The biomancer was able to absorb life essence, souls, to increase his power, and as a byproduct, make his aura opaquer. The pyromancer’s raw and translucent aura can put the player off if they listen to all that they know from the beginning, despite the signs that they may actually be benevolent through their actions and acceptance of their mistakes. I want to make it clear, this decision wasn’t meant to be easily determined right or wrong. There are a lot of arguments to be made that neither are “trustworthy” and I agree—it can be difficult to put trust into anyone in such a chaotic time. Either side could’ve been the manipulating one. Both of them could’ve been. But the overarching focus of this stems from what you decide is the most likely to help. So, do you choose the translucent aura because the person actually seems like they’re willing to own up to what they did and have shown they want to help, or do you choose the opaque aura because you’ve never met one that’s been dangerous before?

Breaking out of habit, challenging what we know, it can all be a near-impossible process. We may not want to do it at all. But our choice matters. Just as it does in this game.

You are led to believe that the pyromancer causes all this strife. Burning down houses and turning people into statues. Why would the writer include that if they weren’t bad? They’re certainly shaping up to be that way. Not without bringing up the question…how would pyromancers go about “graying out” someone’s auras and turning them into cold statues? But they also have the aura thing! And so there must be something there. …Except, if there’s actually not. In some of the branches, it’s discovered that our character is actually what I determined as a “psychemancer.” It has to do with the soul and with auras. Their aura is opaquer throughout the story, and I would like to think that is because they didn’t know exactly the extent of their abilities. They were more confined, more closed in than the raging, chaotic auras of the other usual -mancers. For they have found a particular freedom the player did not yet. The only way they unlock this freedom is in the good ending.

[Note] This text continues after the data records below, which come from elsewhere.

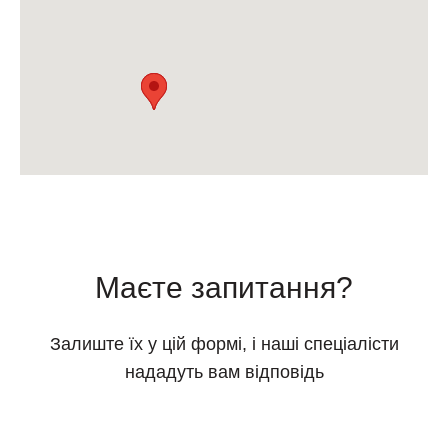
Маєте запитання?
Залиште їх у цій формі, і наші спеціалісти
нададуть вам відповідь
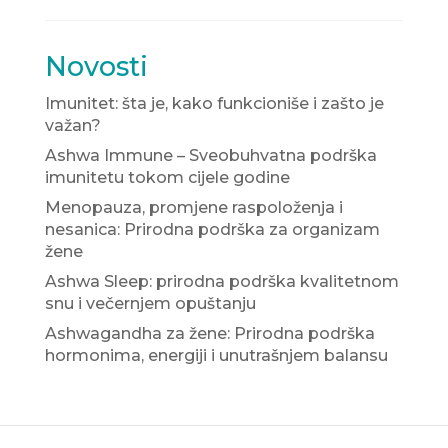
Novosti
Imunitet: šta je, kako funkcioniše i zašto je
važan?
Ashwa Immune – Sveobuhvatna podrška
imunitetu tokom cijele godine
Menopauza, promjene raspoloženja i
nesanica: Prirodna podrška za organizam
žene
Ashwa Sleep: prirodna podrška kvalitetnom
snu i večernjem opuštanju
Ashwagandha za žene: Prirodna podrška
hormonima, energiji i unutrašnjem balansu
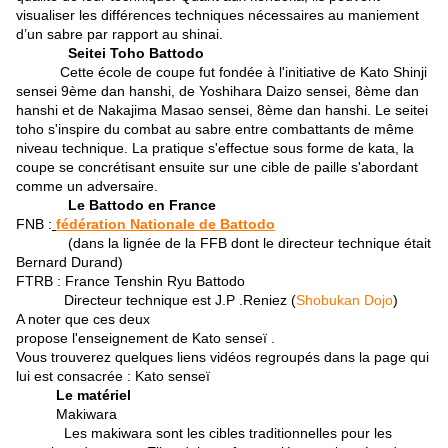
visualiser les différences techniques nécessaires au maniement
d’un sabre par rapport au shinai.
Seitei Toho Battodo
Cette école de coupe fut fondée à l'initiative de Kato Shinji
sensei 9ème dan hanshi, de Yoshihara Daizo sensei, 8ème dan
hanshi et de Nakajima Masao sensei, 8ème dan hanshi. Le seitei
toho s'inspire du combat au sabre entre combattants de même
niveau technique. La pratique s'effectue sous forme de kata, la
coupe se concrétisant ensuite sur une cible de paille s'abordant
comme un adversaire.
Le Battodo en France
FNB :
fédération Nationale de Battodo
(dans la lignée de la FFB dont le directeur technique était
Bernard Durand)
FTRB : France Tenshin Ryu Battodo
Directeur technique est J.P .Reniez (
Shobukan Dojo
)
A noter que ces deux
propose l'enseignement de Kato senseï .
Vous trouverez quelques liens vidéos regroupés dans la page qui
lui est consacrée : Kato senseï
Le matériel
Makiwara
Les makiwara sont les cibles traditionnelles pour les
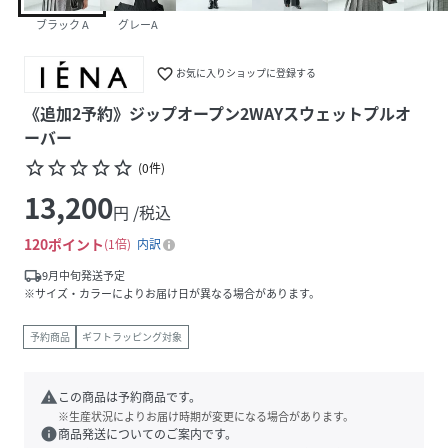
ブラック A
グレーA
favorite_border
お気に入りショップに登録する
《追加2予約》ジップオープン2WAYスウェットプルオ
ーバー
star_border
star_border
star_border
star_border
star_border
(
0
件
)
13,200
円 /税込
120
ポイント
1倍
内訳
local_shipping
9月中旬発送予定
※サイズ・カラーによりお届け日が異なる場合があります。
予約商品
ギフトラッピング対象
warning
この商品は予約商品です。
※生産状況によりお届け時期が変更になる場合があります。
info
商品発送についてのご案内です。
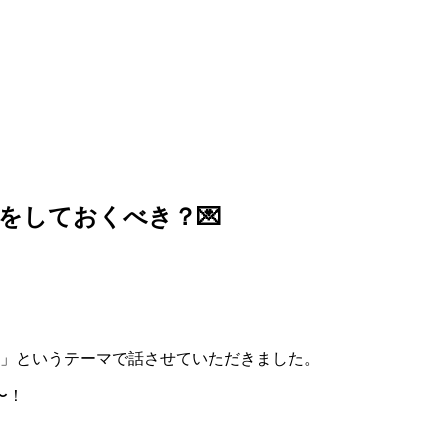
備をしておくべき？💌
？」というテーマで話させていただきました。
〜！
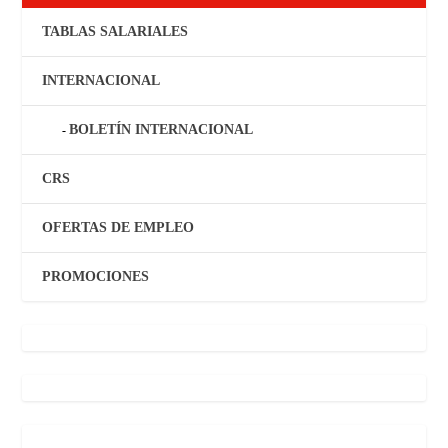
TABLAS SALARIALES
INTERNACIONAL
BOLETÍN INTERNACIONAL
CRS
OFERTAS DE EMPLEO
PROMOCIONES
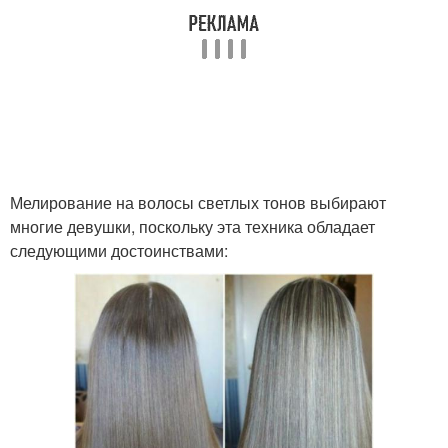
Мелирование на волосы светлых тонов выбирают
многие девушки, поскольку эта техника обладает
следующими достоинствами:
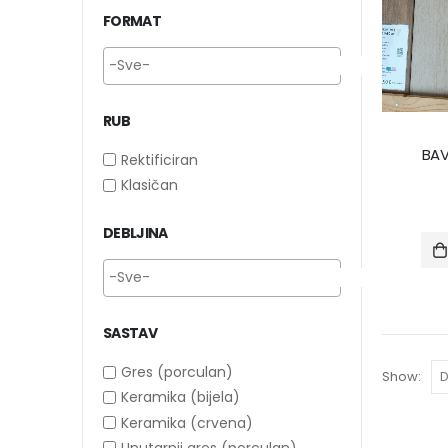
FORMAT
RUB
BA
Rektificiran
Klasičan
DEBLJINA
SASTAV
Gres (porculan)
Show:
Keramika (bijela)
Keramika (crvena)
Unutarnji gres (porculan)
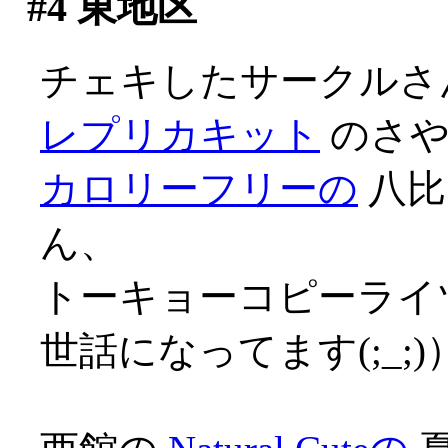
#4
東地区
チェキしたサークルさ
レプリカキット
のさ
カロリーフリーの
八比
ん、
トーキョーコピーライツ
世話になってます(;_;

Because in the bad ending the character survives in, they still don’t know. The biomancer certainly isn’t going to say anything—and is content with keeping you in that cage. You serve your purpose in identifying the other translucent auras, the others that could pose a direct threat, and that is how far it goes. Although I didn’t get to hit on too much of the different -mancers’ capabilities, I felt it was important to divulge the ones I sort of…made my own. It wasn’t until someone else said something to me that I acknowledged it, but the concept of phonomancers is legitimately terrifying. Someone who could mimic sounds, control what’s heard, what’s not…no thanks! I’m good. Our astromancer’s main showcase was manipulating gravitational fields, but I would also like to point out there is definitely at least one star correlated thing they’d be able to do. Even if I didn’t show it—I think pulling abilities from constellations would be an interesting concept to dive into. Maybe in a future adaptation or another project. The more I wrote about this one, the more ideas that I could play into. Remember that not everything is as it seems, and sometimes making the difficult decision of which stranger to trust more is necessary.